Tewari was also irked by the fact that the current Motor Vehicles Act was out of sync with the needs of safety and required a new legislative framework. He says: “I discovered, to my shock, that the Act allowed goods carriers to protrude rods by up to one metre, and permitted states under it to increase the limit. So, in Goa, for example, the limit is two metres.”
Through a right to information (RTI) plea, SaveLIFE received data that revealed as many as 9,800 deaths in India in 2012 happened because of protruding rods. The NGO decided to again intervene legally, by filing a public-interest suit in the Supreme court. And, in March this year, the clause allowing protruding rods was stuck down. But Tewari agrees the challenge has begun only now, as the law’s enforcement, in practice, is more of an exception than a rule.
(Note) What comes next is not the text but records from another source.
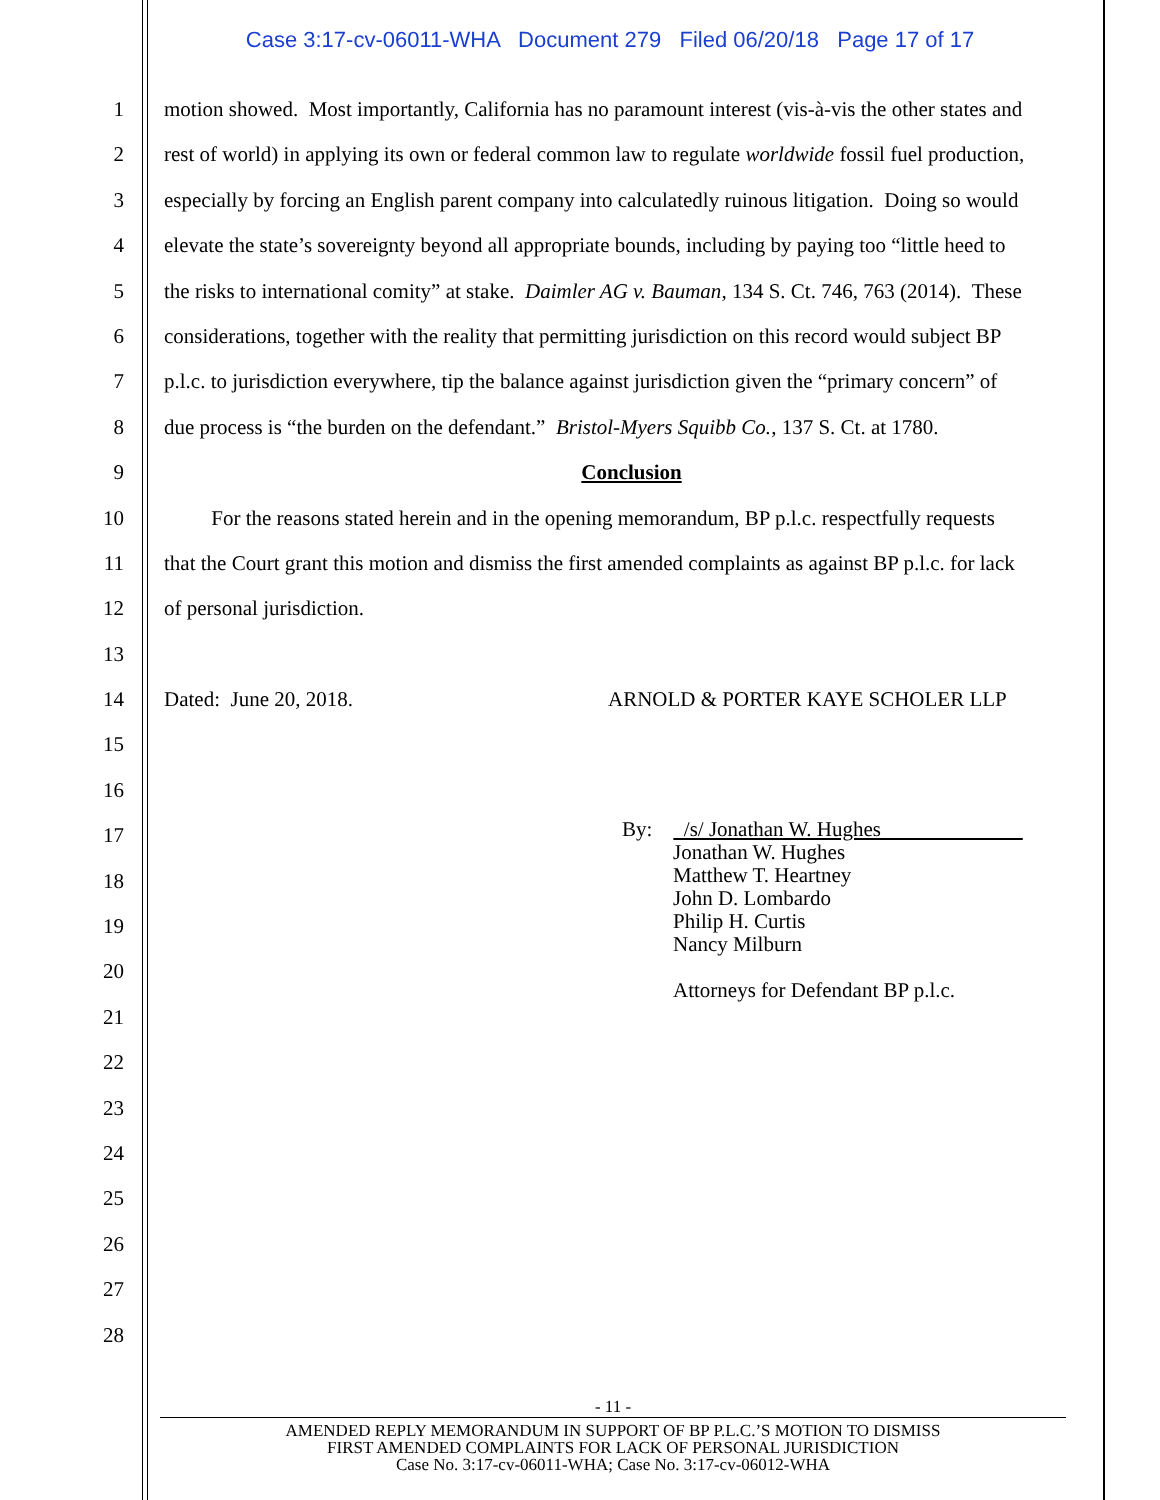Case 3:17-cv-06011-WHA Document 279 Filed 06/20/18 Page 17 of 17
1 motion showed. Most importantly, California has no paramount interest (vis-à-vis the other states and
2 rest of world) in applying its own or federal common law to regulate worldwide fossil fuel production,
3 especially by forcing an English parent company into calculatedly ruinous litigation. Doing so would
4 elevate the state’s sovereignty beyond all appropriate bounds, including by paying too “little heed to
5 the risks to international comity” at stake. Daimler AG v. Bauman, 134 S. Ct. 746, 763 (2014). These
6 considerations, together with the reality that permitting jurisdiction on this record would subject BP
7 p.l.c. to jurisdiction everywhere, tip the balance against jurisdiction given the “primary concern” of
8 due process is “the burden on the defendant.” Bristol-Myers Squibb Co., 137 S. Ct. at 1780.
9 Conclusion
10 For the reasons stated herein and in the opening memorandum, BP p.l.c. respectfully requests
11 that the Court grant this motion and dismiss the first amended complaints as against BP p.l.c. for lack
12 of personal jurisdiction.
13
14 Dated: June 20, 2018. ARNOLD & PORTER KAYE SCHOLER LLP
15
16
17
18
19
20
21
22
23
24
25
26
27
28
By: /s/ Jonathan W. Hughes
Jonathan W. Hughes
Matthew T. Heartney
John D. Lombardo
Philip H. Curtis
Nancy Milburn
Attorneys for Defendant BP p.l.c.
- 11 -
AMENDED REPLY MEMORANDUM IN SUPPORT OF BP P.L.C.’S MOTION TO DISMISS
FIRST AMENDED COMPLAINTS FOR LACK OF PERSONAL JURISDICTION
Case No. 3:17-cv-06011-WHA; Case No. 3:17-cv-06012-WHA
Therefore, the NGO has strongly advocated more electronic surveillance, so that human intervention in enforcement is reduced. Many say it is expensive and the government does not have the money. Tewari calls that argument bunkum. To illustrate, he cites data based on Delhi’s ITO intersection, one of the busiest in the city. There were 140 million violations at this intersection in a month but the number of vehicles fined was less than 7,000. A foolproof surveillance system for the intersection, with four cameras, would require only about Rs 48 lakh, which the police could more than make up for, through the manifold increase in challans.
Tewari says auto companies do not like a new authority being vested with powers on recall, which they want to remain voluntary and left to their will. Also, they do not want standards for safety in vehicles — like crash testing— to be imposed. To deflect attention, they argue prices of vehicles like cars will go up 15-20 per cent if these standards are followed. They are exaggerating, Tewari argues, as the price for an airbag was only Rs 3,000. And, while safety could not come for free, the cost involved is not too big, either. “If a consumer has to pay an extra Rs 20,000 on a car worth Rs 4 lakh, especially when he or she is paying the bill through equated monthly instalments, we don’t think anyone will have a problem in paying,” he says.
He also says the cost of safety, like in other countries, has to be shared among consumers, automobile companies and the government.
Obviously, regional transport offices also fear their discriminatory powers in giving licences and registering vehicles will go away with automation. A Transparency International study has estimated that vehicles in India pay Rs 22,000 crore annually as bribe on highways alone.